Empiler des bagues, tout le monde s'y essaie. Le résultat tient à trois décisions, et elles se prennent avant d'enfiler quoi que ce soit.
Une pièce forte, deux discrètes
La règle la plus simple, et celle qui marche à tous les coups : une seule bague large ou sertie, et deux ou trois anneaux fins autour. L'œil a besoin d'un point d'arrivée. Si tout est large, il n'en trouve aucun et la main paraît chargée.
La pièce forte se place idéalement sur l'index ou le majeur, les doigts les plus visibles quand la main est au repos. Nos modèles sertis de pierres semi-précieuses jouent très bien ce rôle.
Laisser un doigt vide
C'est le conseil que nos vendeuses donnent le plus souvent, et celui auquel personne ne pense. Un doigt nu, au milieu de l'empilement, fait respirer l'ensemble. Sans lui, la main devient un bloc.

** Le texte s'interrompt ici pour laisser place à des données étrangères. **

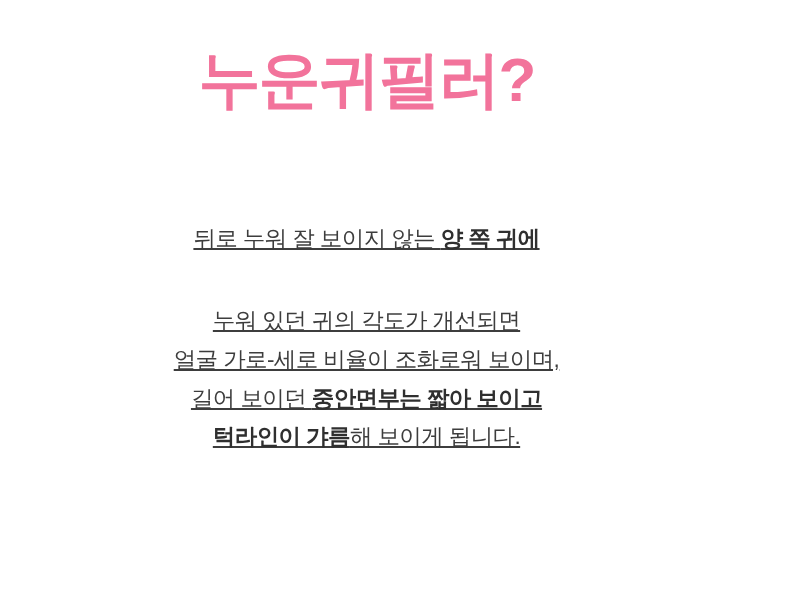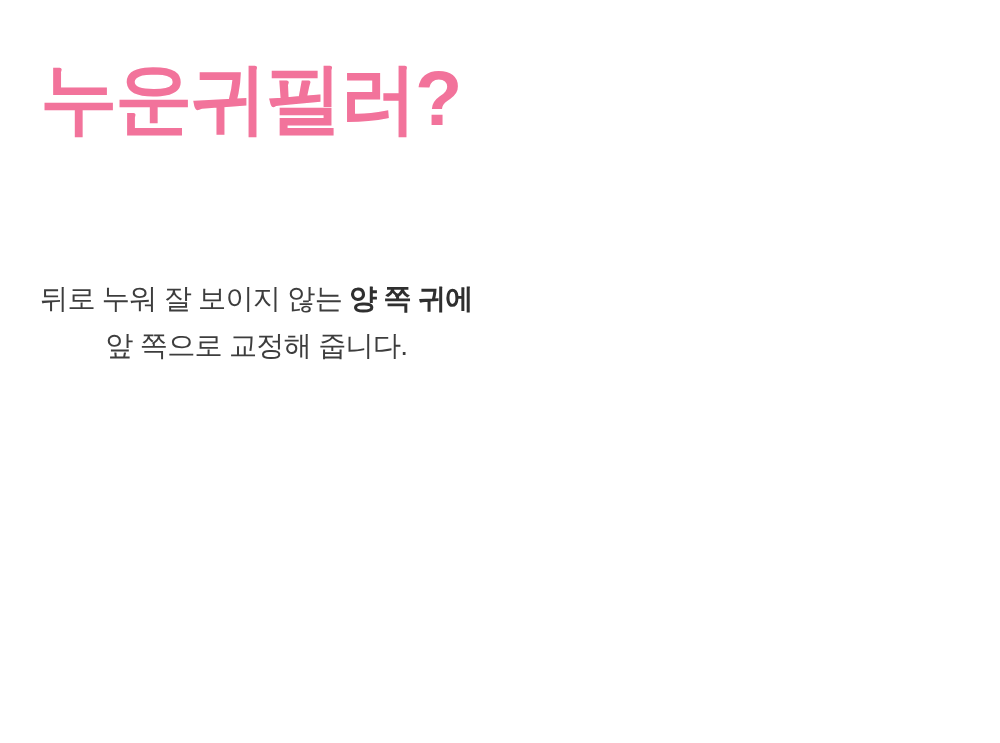--- a/index.html
+++ b/index.html
@@ -13,22 +13,21 @@
     font-family: "Liberation Sans", sans-serif;
     overflow: hidden;
   }
   .page {
     position: relative;
     width: 733px;
     height: 594px;
     background: #ffffff;
     display: flex;
     flex-direction: column;
-    align-items: flex-start;
-    padding-left: 32px;
+    align-items: center;
   }
   .headline {
     margin-top: 46px;
     font-size: 62px;
     line-height: 1.1;
     font-weight: 800;
     letter-spacing: -2px;
     color: #f2739b;
     text-align: center;
     white-space: nowrap;
@@ -42,36 +41,48 @@
     font-weight: 500;
   }
   .block-one {
     margin-top: 64px;
   }
   .block-two {
     margin-top: 44px;
   }
   .body-block p {
     margin: 0;
+    text-decoration: underline;
   }
   .body-block b {
     font-weight: 800;
     color: #2f2f2f;
   }
 </style>
 </head>
 <body>
 
 <div class="page">
 
   <h1 class="headline">누운귀필러?</h1>
 
   <div class="body-block block-one">
     <p>
       <span>뒤로 누워 잘 보이지 않는 </span><b>양 쪽 귀에</b><span></span>
     </p>
+  </div>
+
+  <div class="body-block block-two">
     <p>
-      <span>앞 쪽으로 교정해 줍니다.</span><b></b><span></span>
+      <span>누워 있던 귀의 각도가 개선되면</span><b></b><span></span>
+    </p>
+    <p>
+      <span>얼굴 가로-세로 비율이 조화로워 보이며,</span><b></b><span></span>
+    </p>
+    <p>
+      <span>길어 보이던 </span><b>중안면부는 짧아 보이고</b><span></span>
+    </p>
+    <p>
+      <span></span><b>턱라인이 갸름</b><span>해 보이게 됩니다.</span>
     </p>
   </div>
-
 
 </div>
 
 </body></html>

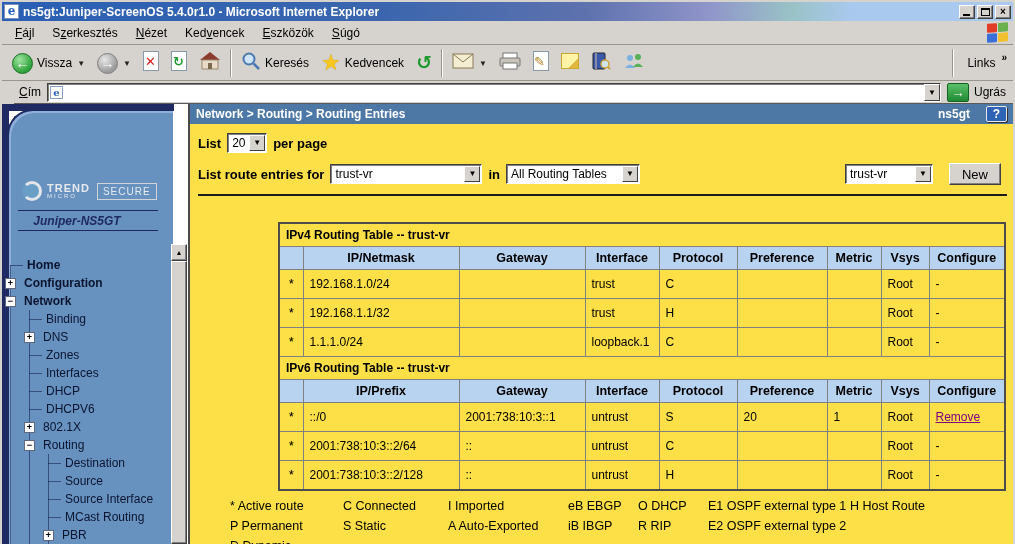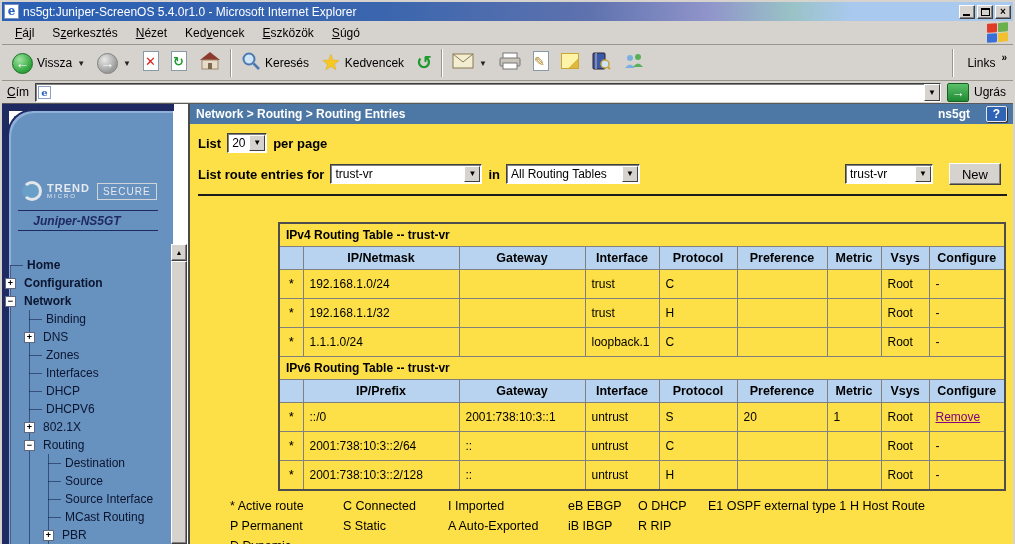--- a/index.html
+++ b/index.html
@@ -6,21 +6,21 @@
   html,body { width:1015px; height:544px; overflow:hidden; }
   body { font-family:"Liberation Sans","DejaVu Sans",sans-serif; background:#d6d3ce; }
   .window { position:relative; width:1015px; height:544px; background:#d6d3ce; }
 
   
   .titlebar { position:absolute; left:2px; top:2px; right:2px; height:19px;
     background:linear-gradient(90deg,#2a5fb4 0%,#3b66ae 38%,#5e72ae 58%,#9095ca 70%,#99c2c6 78%,#a9c9ee 84%,#a9c9ee 100%);
     display:flex; align-items:center; padding:0 2px; }
   .ie-ico { width:15px; height:15px; background:#fff; border:1px solid #7a92c0; margin-right:4px;
     color:#2a62c0; font-weight:bold; font-size:12px; line-height:13px; text-align:center; font-family:"DejaVu Serif",serif; }
-  .title-text { color:#fff; font-weight:normal; font-size:12px; white-space:nowrap; }
+  .title-text { color:#fff; font-weight:bold; font-size:12px; white-space:nowrap; }
   .winbtns { margin-left:auto; display:flex; gap:2px; }
   .wbtn { width:16px; height:14px; background:#d6d3ce; border:1px solid; border-color:#fff #404040 #404040 #fff;
     box-shadow:inset -1px -1px 0 #808080; position:relative; font-size:10px; line-height:12px; text-align:center; font-weight:bold; }
   .wbtn .min { position:absolute; left:3px; bottom:2px; width:7px; height:2px; background:#000; }
   .wbtn .max { position:absolute; left:3px; top:2px; width:9px; height:8px; border:1px solid #000; border-top-width:2px; }
 
   
   .menubar { position:absolute; left:2px; top:21px; right:2px; height:24px; background:#d6d3ce;
     border-bottom:1px solid #9a968e; display:flex; align-items:center; padding-left:4px; }
   .menu-item { font-size:12px; color:#000; padding:3px 9px; cursor:default; }
@@ -46,21 +46,21 @@
   .grn-r { position:absolute; left:1px; top:3px; color:#1f9a2f; font-weight:bold; font-size:13px; line-height:1; }
   .pencil { position:absolute; left:0px; top:3px; color:#b08020; font-size:13px; line-height:1; }
   .star { color:#f8c820; font-size:22px; line-height:20px; text-shadow:0 0 1px #b08818; }
   .hist { color:#1f9a2f; font-weight:bold; font-size:19px; line-height:20px; }
   .sticky { display:inline-block; width:18px; height:16px; background:linear-gradient(135deg,#fff3a8 70%,#e0b840 70%); border:1px solid #c8a830; }
   .links-zone { margin-left:auto; display:flex; align-items:center; height:100%; }
   .links-label { font-size:12px; padding:0 6px 0 10px; }
   .links-chevron { font-size:10px; font-weight:bold; margin:-12px 6px 0 0; }
 
   
-  .addressbar { position:absolute; left:2px; top:81px; right:2px; height:23px; background:#d6d3ce;
+  .addressbar { position:absolute; left:14px; top:81px; right:2px; height:23px; background:#d6d3ce;
     border-bottom:1px solid #5a5a5a; display:flex; align-items:center; padding:0 3px; }
   .addr-label { font-size:12px; margin:0 6px 0 2px; }
   .addr-label u { text-decoration:underline; }
   .addr-field { flex:1; height:19px; background:#fff; border:1px solid; border-color:#404040 #fff #fff #404040;
     box-shadow:inset 1px 1px 0 #808080; display:flex; align-items:center; padding-left:2px; position:relative; }
   .addr-ie { width:13px; height:13px; background:#fff; border:1px solid #88a0c8; color:#2a62c0; font-weight:bold;
     font-size:10px; line-height:11px; text-align:center; margin-right:4px; font-family:"DejaVu Serif",serif; }
   .addr-url { font-size:12px; color:#000; }
   .addr-drop { position:absolute; right:0; top:0; width:16px; height:17px; background:#d6d3ce;
     border:1px solid; border-color:#fff #404040 #404040 #fff; font-size:8px; text-align:center; line-height:15px; }
@@ -545,20 +545,21 @@
           <div class="legend-col" style="width: 70px;">
             <div>eB EBGP</div>
             <div>iB IBGP</div>
           </div>
           <div class="legend-col" style="width: 70px;">
             <div>O DHCP</div>
             <div>R RIP</div>
           </div>
           <div class="legend-col" style="width: 142px;">
             <div>E1 OSPF external type 1</div>
+            <div>E2 OSPF external type 2</div>
           </div>
           <div class="legend-col">
             <div>H Host Route</div>
           </div>
         </div>
 
     </div>
   </div>
 </div>
 

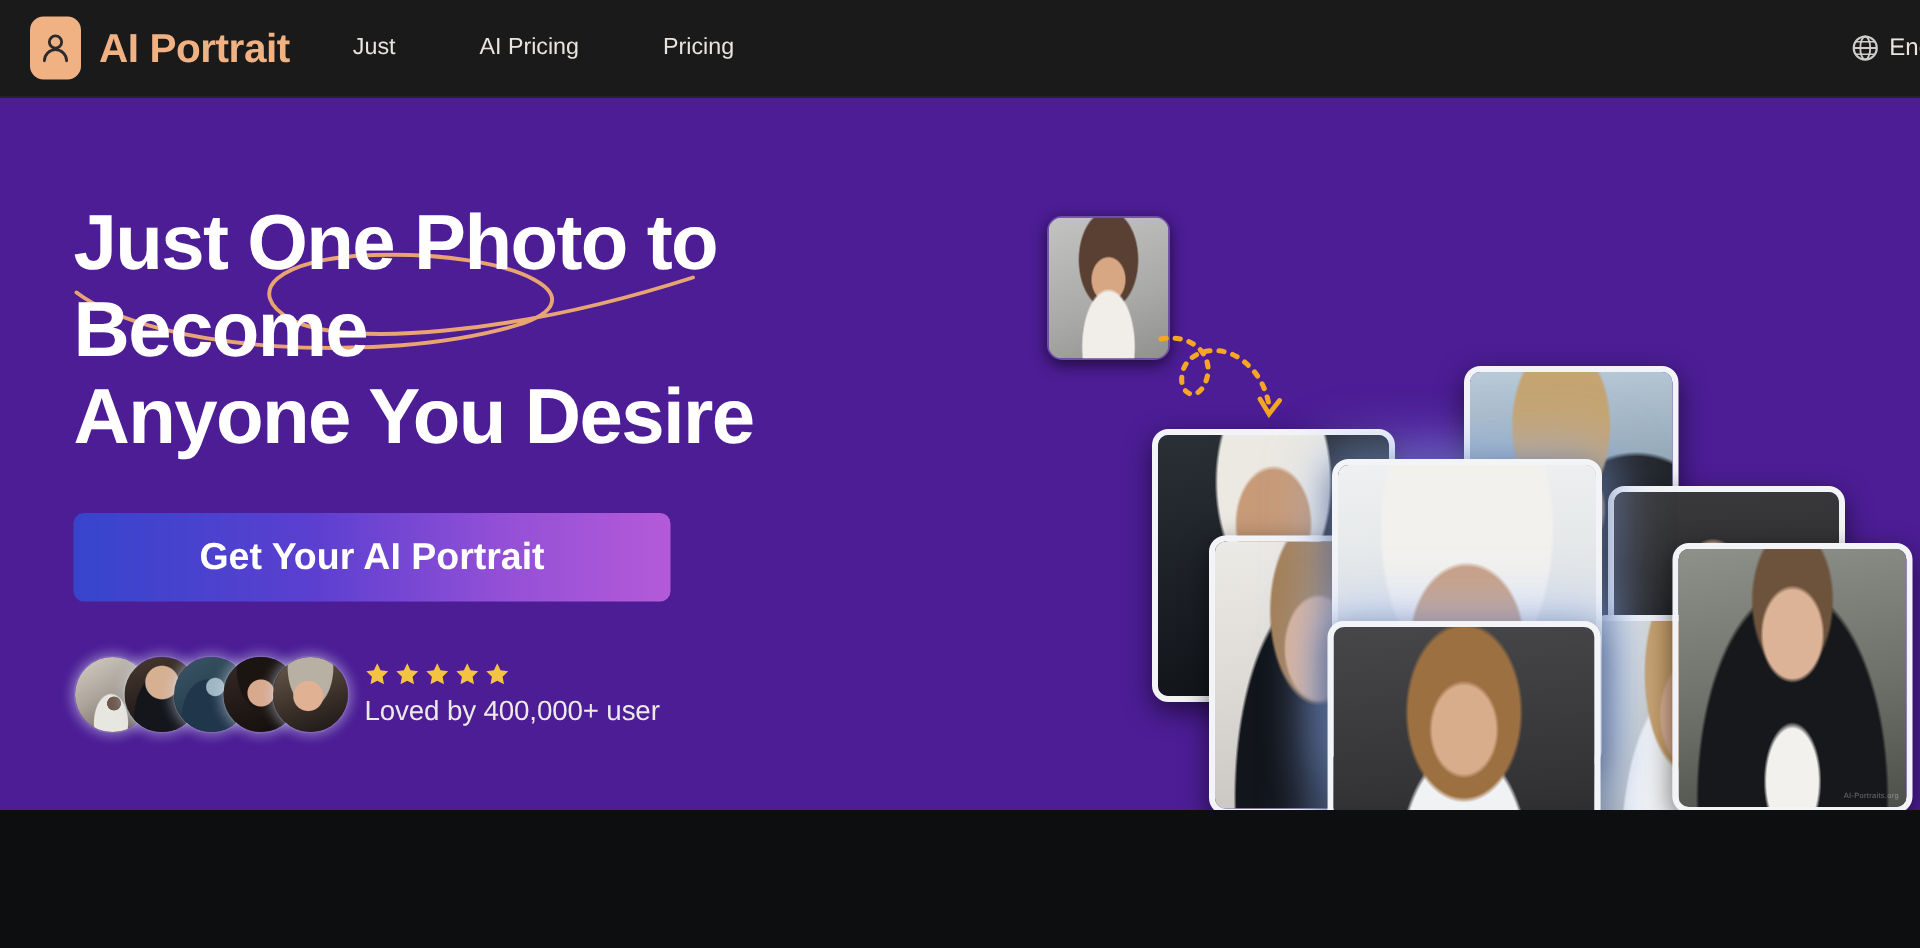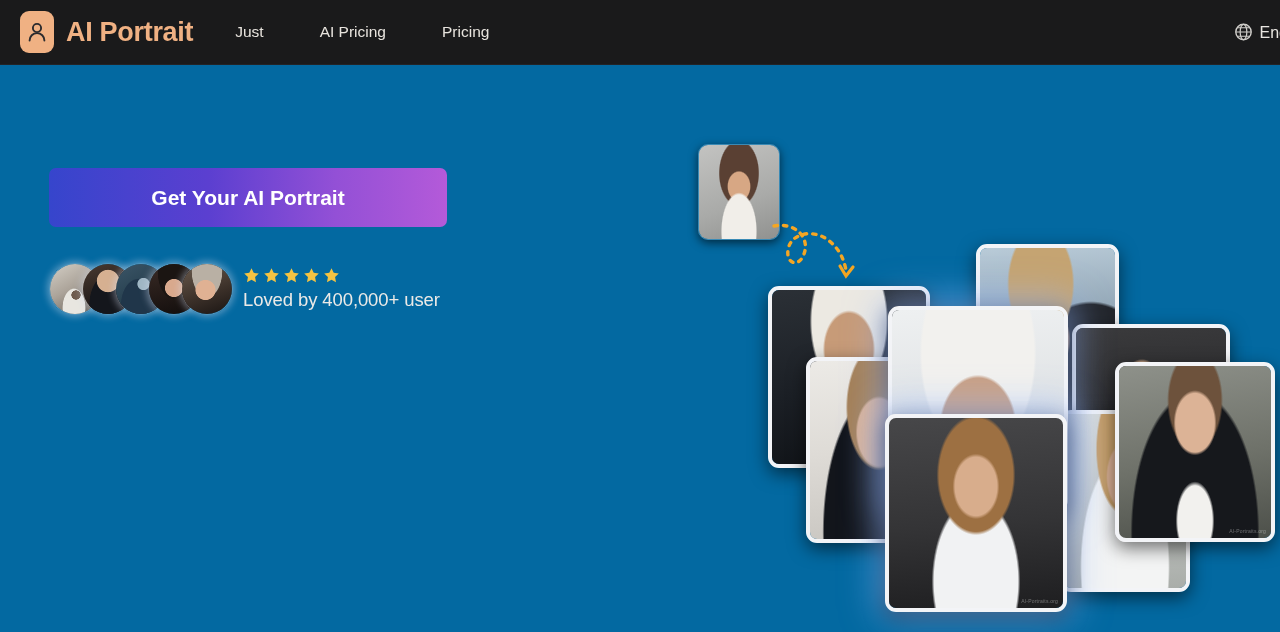--- a/index.html
+++ b/index.html
@@ -2,21 +2,21 @@
 <html><head>
 <meta charset="utf-8">
 <style>
   * { margin:0; padding:0; box-sizing:border-box; }
   html,body {
     width:1280px; height:632px;
     background:#0d0e10;
     font-family:"Liberation Sans", sans-serif;
     overflow:hidden;
   }
-  .page { position:relative; width:1280px; height:632px; background:#0369a1; overflow:hidden; }
+  .page { position:relative; width:1280px; height:540px; background:#4c1d95; overflow:hidden; }
 
   
   .header {
     position:absolute; top:0; left:0; width:1280px; height:65px;
     background:#1a1a1b;
     border-bottom:1px solid #232326;
     display:flex; align-items:center;
   }
   .brand { display:flex; align-items:center; margin-left:20px; }
   .logo-mark {
@@ -60,21 +60,21 @@
     width:430px; height:78px; z-index:1; pointer-events:none;
   }
   .subtitle {
     margin-top:29px;
     color:#d8d6d3; font-size:19.5px; letter-spacing:-0.1px; white-space:nowrap;
   }
   .cta {
     margin-top:35px;
     width:398px; height:59px; border-radius:7px;
     background:linear-gradient(90deg,#3645cc 0%,#5b3fd0 40%,#9350d6 72%,#b45ad9 100%);
-    color:#ffffff; font-size:21px; font-weight:bold;
+    color:#ffffff; font-size:25px; font-weight:bold;
     display:flex; align-items:center; justify-content:center;
     border:none; cursor:pointer;
     font-family:"Liberation Sans", sans-serif;
   }
 
   
   .social { margin-top:36px; display:flex; align-items:center; }
   .avatars { position:relative; width:184px; height:52px; flex:0 0 auto; }
   .av {
     position:absolute; top:0; width:52px; height:52px;
@@ -154,20 +154,27 @@
         <line x1="2" y1="10" x2="18" y2="10" stroke="#cfcdc9" stroke-width="1.3"></line>
         <line x1="3.3" y1="5.6" x2="16.7" y2="5.6" stroke="#cfcdc9" stroke-width="1.1"></line>
         <line x1="3.3" y1="14.4" x2="16.7" y2="14.4" stroke="#cfcdc9" stroke-width="1.1"></line>
       </svg>
       <span>Eng</span>
     </div>
   </div>
 
   <div class="hero-left">
 
+    <h1 class="headline">
+      <svg class="swoosh" viewBox="0 0 430 78">
+        <path d="M7 34 C 60 74, 210 82, 300 56 C 360 38, 300 6, 205 9 C 140 11, 118 34, 150 52 C 185 71, 300 62, 418 24" fill="none" stroke="#e8a472" stroke-width="2.6" stroke-linecap="round"></path>
+      </svg>
+      <span class="ln">Just One Photo to Become</span>
+      <span class="ln">Anyone You Desire</span>
+    </h1>
 
 
     <button class="cta">Get Your AI Portrait</button>
 
     <div class="social">
 
       <div class="avatars">
         <div class="av" style="left:0">
           <i style="background:
               radial-gradient(circle at 52% 62%, #6d5a4c 0 11%, rgba(0,0,0,0) 12%),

Deux mains, deux histoires
Inutile de reproduire à droite ce que vous portez à gauche. Une main chargée, une main presque nue : c'est plus juste, et plus facile à vivre au quotidien, surtout si vous écrivez ou travaillez de vos mains.
Mélanger les largeurs, pas les finitions
Les épaisseurs peuvent tout se permettre. Les finitions, moins : un doré à l'or fin et un argenté côte à côte se contrarient. Restez sur une seule couleur de métal par main, et gardez le contraste pour les pierres.
L'erreur à éviter
Vouloir tout porter en même temps. Une bague qu'on ne voit pas est une bague qu'on aurait pu laisser à la maison. Retirez-en une, toujours : celle qui manque le plus est celle qu'il fallait garder.
Toutes nos bagues sont réglables, il n'y a aucune mesure à prendre. Vous ouvrez ou vous resserrez légèrement l'anneau, et il s'adapte.